I read the relevant papers, went through many explanations of how transformers work.
Often those explanations spend thousands of words to explain attention at the word level, and then just say a few words about "oh and with multiple attention heads, it focuses on different aspects, and then multiple layers, and then, magic!".
What's happening in those other aspects, what are they? Are there papers that peruse what kind of concepts the model is actually building/learning in those heads and layers?
There are large teams who spend months tuning those models. Do those teams have access to those internal concepts that the model built up and organized? Is any of this work public?

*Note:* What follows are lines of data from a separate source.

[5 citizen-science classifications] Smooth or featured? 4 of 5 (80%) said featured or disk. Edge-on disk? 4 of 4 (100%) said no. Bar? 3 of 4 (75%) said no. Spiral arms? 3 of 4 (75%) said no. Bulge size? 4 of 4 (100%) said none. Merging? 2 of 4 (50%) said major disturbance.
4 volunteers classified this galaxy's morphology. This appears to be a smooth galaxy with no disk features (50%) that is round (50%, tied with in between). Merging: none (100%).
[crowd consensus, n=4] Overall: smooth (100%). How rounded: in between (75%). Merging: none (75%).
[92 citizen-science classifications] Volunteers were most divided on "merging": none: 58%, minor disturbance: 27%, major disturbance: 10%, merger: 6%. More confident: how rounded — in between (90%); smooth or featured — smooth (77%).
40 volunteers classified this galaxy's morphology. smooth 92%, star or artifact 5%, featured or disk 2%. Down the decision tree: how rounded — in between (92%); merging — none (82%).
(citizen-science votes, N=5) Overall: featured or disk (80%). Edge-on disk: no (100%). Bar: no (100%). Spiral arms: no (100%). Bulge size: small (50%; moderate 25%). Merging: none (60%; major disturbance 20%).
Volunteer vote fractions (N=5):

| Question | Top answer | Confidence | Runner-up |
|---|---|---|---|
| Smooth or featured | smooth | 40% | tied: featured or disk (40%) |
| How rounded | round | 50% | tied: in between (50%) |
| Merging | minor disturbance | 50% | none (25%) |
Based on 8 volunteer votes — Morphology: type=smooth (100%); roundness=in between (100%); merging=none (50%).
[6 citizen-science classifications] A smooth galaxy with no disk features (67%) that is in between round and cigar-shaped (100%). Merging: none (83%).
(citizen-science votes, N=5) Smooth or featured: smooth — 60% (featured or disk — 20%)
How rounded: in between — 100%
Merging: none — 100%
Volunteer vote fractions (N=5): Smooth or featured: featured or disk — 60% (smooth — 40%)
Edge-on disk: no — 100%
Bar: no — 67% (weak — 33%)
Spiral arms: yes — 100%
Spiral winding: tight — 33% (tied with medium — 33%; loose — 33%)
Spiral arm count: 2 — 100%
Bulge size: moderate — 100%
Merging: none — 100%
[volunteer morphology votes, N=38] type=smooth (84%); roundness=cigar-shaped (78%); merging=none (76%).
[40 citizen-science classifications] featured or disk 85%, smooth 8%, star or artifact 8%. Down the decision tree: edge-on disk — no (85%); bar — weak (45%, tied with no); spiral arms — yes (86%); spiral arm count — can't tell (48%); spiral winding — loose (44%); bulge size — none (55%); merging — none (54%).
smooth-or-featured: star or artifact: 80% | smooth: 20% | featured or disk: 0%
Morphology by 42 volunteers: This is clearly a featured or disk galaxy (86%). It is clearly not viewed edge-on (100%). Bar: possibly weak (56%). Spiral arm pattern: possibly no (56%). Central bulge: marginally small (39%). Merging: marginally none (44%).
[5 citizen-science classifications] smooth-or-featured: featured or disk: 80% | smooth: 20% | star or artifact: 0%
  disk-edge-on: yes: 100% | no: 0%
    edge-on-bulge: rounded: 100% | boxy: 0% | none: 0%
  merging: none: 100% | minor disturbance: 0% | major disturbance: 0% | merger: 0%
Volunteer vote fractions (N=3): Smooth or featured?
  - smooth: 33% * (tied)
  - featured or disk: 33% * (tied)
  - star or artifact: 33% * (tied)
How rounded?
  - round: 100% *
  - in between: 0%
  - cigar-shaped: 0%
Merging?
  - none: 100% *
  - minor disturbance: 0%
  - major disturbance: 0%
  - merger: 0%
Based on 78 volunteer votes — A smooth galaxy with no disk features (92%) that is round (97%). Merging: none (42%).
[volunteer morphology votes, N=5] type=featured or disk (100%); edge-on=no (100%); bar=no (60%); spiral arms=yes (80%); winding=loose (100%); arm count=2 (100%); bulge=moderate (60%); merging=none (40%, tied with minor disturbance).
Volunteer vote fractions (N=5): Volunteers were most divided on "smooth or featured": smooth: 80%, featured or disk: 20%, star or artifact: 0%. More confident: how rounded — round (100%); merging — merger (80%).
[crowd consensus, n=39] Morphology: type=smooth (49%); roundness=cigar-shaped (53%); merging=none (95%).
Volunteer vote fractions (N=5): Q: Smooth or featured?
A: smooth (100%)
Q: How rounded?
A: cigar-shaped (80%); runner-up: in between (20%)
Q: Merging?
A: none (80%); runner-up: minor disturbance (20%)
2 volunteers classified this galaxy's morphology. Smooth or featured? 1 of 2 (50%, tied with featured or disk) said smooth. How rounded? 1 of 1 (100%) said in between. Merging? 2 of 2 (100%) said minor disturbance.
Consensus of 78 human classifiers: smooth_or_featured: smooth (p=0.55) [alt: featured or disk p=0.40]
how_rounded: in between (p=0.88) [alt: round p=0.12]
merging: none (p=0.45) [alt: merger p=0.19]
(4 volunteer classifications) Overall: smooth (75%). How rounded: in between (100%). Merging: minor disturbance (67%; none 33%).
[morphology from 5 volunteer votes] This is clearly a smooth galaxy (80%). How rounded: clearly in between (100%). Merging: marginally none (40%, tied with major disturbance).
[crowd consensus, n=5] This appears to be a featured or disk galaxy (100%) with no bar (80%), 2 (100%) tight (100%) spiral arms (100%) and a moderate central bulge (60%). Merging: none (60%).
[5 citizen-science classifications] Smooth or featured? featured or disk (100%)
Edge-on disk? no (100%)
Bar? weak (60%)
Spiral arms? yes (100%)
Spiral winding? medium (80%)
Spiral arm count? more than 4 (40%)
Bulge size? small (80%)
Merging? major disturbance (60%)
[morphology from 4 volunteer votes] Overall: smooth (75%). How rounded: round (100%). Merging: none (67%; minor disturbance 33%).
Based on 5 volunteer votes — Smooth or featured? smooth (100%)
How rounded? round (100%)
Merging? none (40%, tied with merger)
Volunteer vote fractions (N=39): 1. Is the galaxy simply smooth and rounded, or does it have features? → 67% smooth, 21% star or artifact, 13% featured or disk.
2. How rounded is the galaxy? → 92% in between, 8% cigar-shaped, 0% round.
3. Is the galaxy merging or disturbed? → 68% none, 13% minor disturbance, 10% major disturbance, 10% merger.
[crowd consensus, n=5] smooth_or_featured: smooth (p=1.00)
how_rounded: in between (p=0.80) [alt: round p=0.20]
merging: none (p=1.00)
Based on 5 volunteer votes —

In computer vision and CNNs, I recall seeing a paper once that showed that each layer of the network was learning a higher level feature than the layer before it (as an inaccurate example: first layer learns edges, second layer learns shapes, third layer texture, forth layer objects, etc, and they show you the eigenvectors of each as representatives).
E.g. I asked ChatGPT to tell me a joke about a table in a sundress in the voice of a famous stoic person. And by its response, it adequately "understands" what that person's style sounds like, basic humor, the concept of clothing and mapping that to an inanimate object (punchline: "I figured if a chair can wear a seat cushion, why can't I wear a sundress?"),...
(Obviously this is a tame example, but serves its purpose for the discussion).
> There are large teams who spend months tuning those models. Do those teams have access to those internal concepts that the model built up and organized? Is any of this work public?
See: https://openai.com/research/language-models-can-explain-neur...
My understanding: Generally, the models are compressing their understanding of all text, and in doing so, they're learning high order concepts that allow their compression of all the text they were fed during pre-training to be a better compression - more compressed, and less loss.